Similar question but the door is parallel to the floor but comes up at slightly away from perpendicular to the floor. I understand how shims can correct left/right leaning, is there anything that will fix this?
Thanks!


----------



## Ron6519 (Mar 28, 2007)

jayrandom said:


> Similar question but the door is parallel to the floor but comes up at slightly away from perpendicular to the floor. I understand how shims can correct left/right leaning, is there anything that will fix this?
> Thanks!


Posting a picture would really help.
Ron


----------



## jayrandom (Apr 13, 2008)

Ron6519 said:


> Posting a picture would really help.
> Ron



The forum size limits restrict the photo size, so I hope this is a good enough picture. The problem is that the door top (the one without the handle) hits the door jamb well before the door bottom, meaning the door is difficult to close. The jamb appears to be wider at the top than at the bottom (by about 1/2" or so) so this alone may explain my problem. The door appears to be flush with the jamb on the hinge side.

Thanks for any advice.


----------



## Ron6519 (Mar 28, 2007)

The door jamb(s) are not plumb. Either one or the other needs to be moved for the door to hit the jamb, top and bottom, at the same time.
Since the top hits first you either have to move the top out on that side or the hinge side bottom out. Put a level on each jamb leg to see which one isn't plumb.
Ron


----------



## jayrandom (Apr 13, 2008)

Ron6519 said:


> The door jamb(s) are not plumb.

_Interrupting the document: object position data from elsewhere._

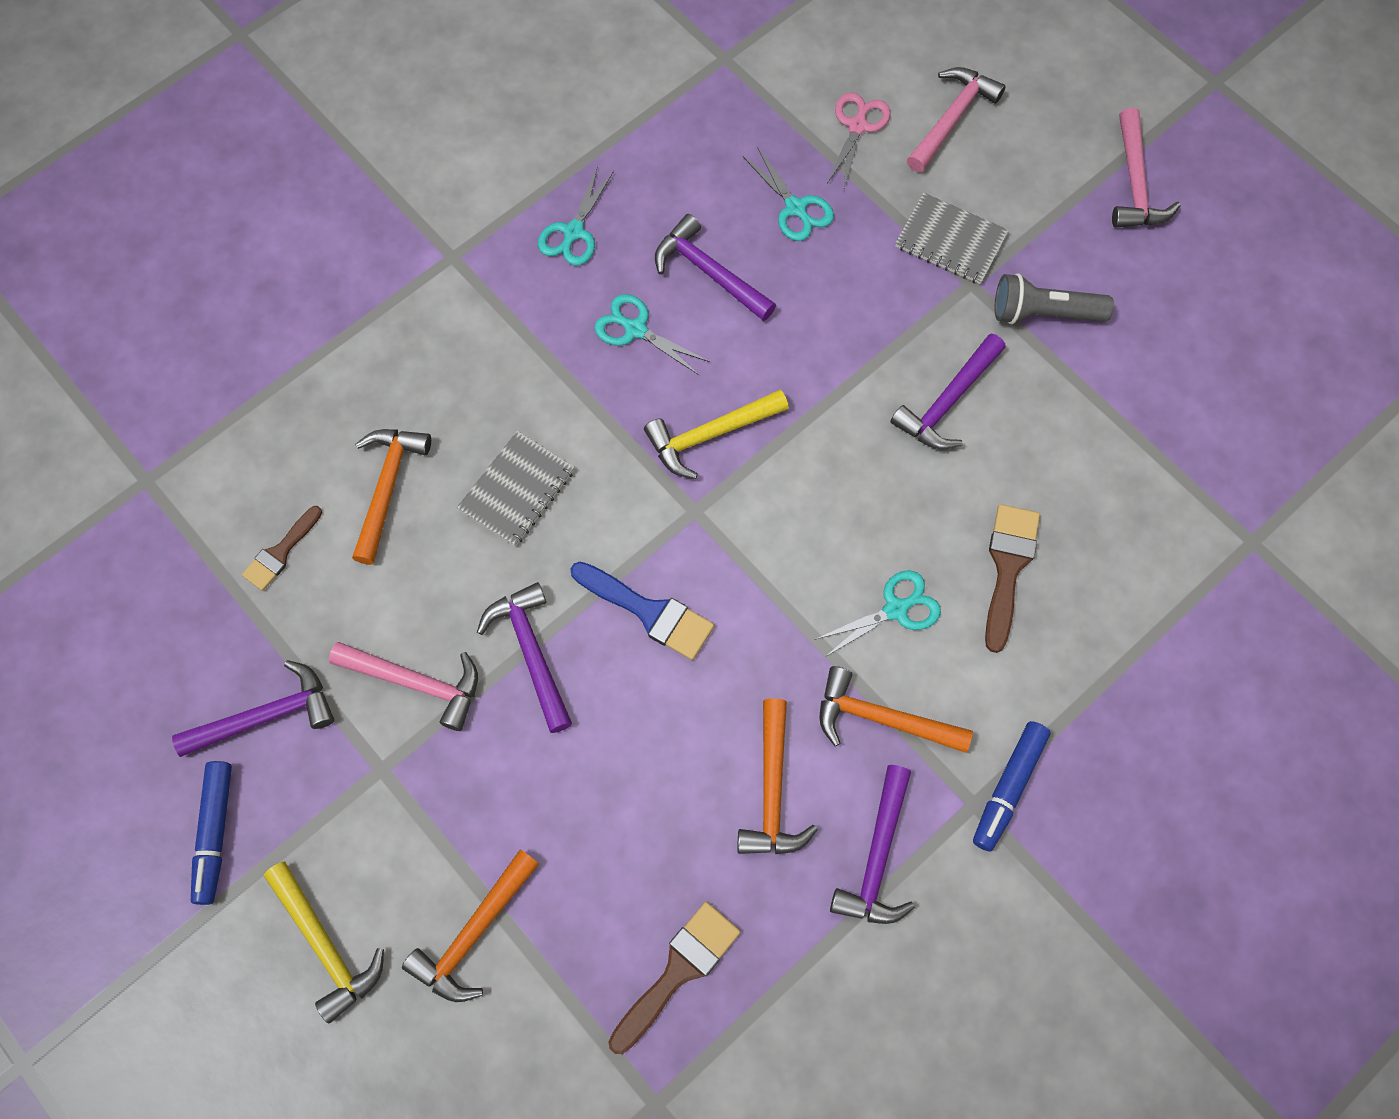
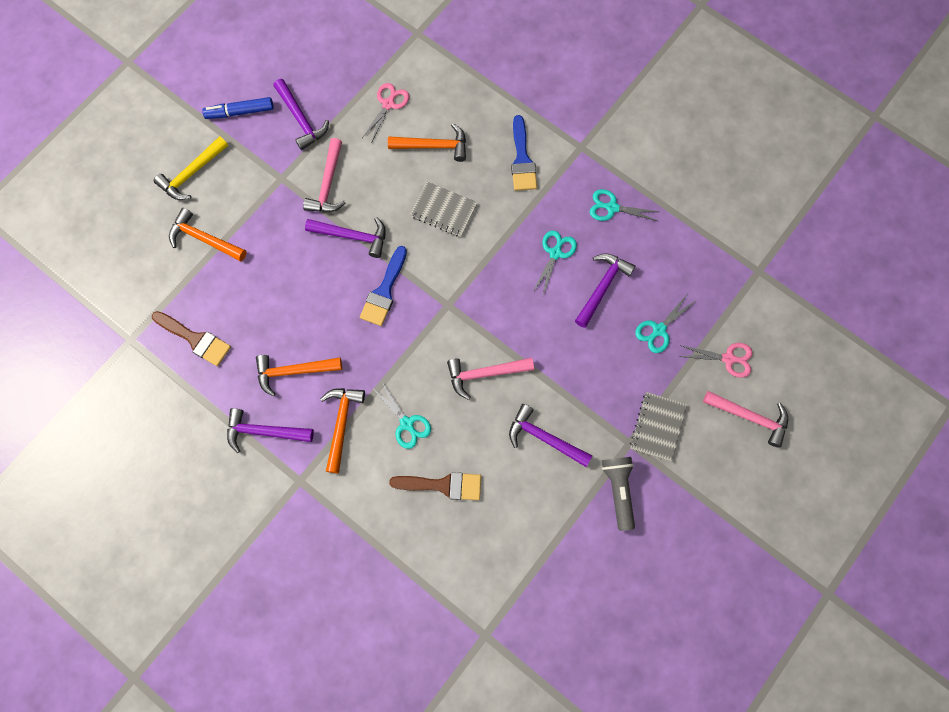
camera: 80 degrees right, 5 degrees up
(280, 552) = (388, 104): brown brush -> pink scissors
(452, 349) = (522, 159): none -> blue brush
(531, 652) = (352, 236): purple hammer -> purple hammer turned 45 degrees clockwise
(710, 435) = (496, 305): yellow hammer -> none
(1008, 788) = (311, 498): blue marker -> none
(1135, 183) = (730, 542): pink hammer -> pink hammer (485, 374)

Either one or the other needs to be moved for the door to hit the jamb, top and bottom, at the same time.
> Since the top hits first you either have to move the top out on that side or the hinge side bottom out. Put a level on each jamb leg to see which one isn't plumb.
> Ron


Thanks for the help. Any recommendations on how to move the jamb?
Thanks!


----------



## Ron6519 (Mar 28, 2007)

You disengage the jamb side you want to adjust by removing the moldings and cutting the fasteners holding the jamb to the rough opening. You clamp it to a position and close the door. When the door closes properly, you renail the jamb to the studs. Be aware that there are shims between the jamb and the studs. That relationship must remain constant or other issues will arise.
This is an intuitive process and it helps if you can visualize what needs to be done ahead of time. By the time you finish, you will understand what I meant.
Ron


----------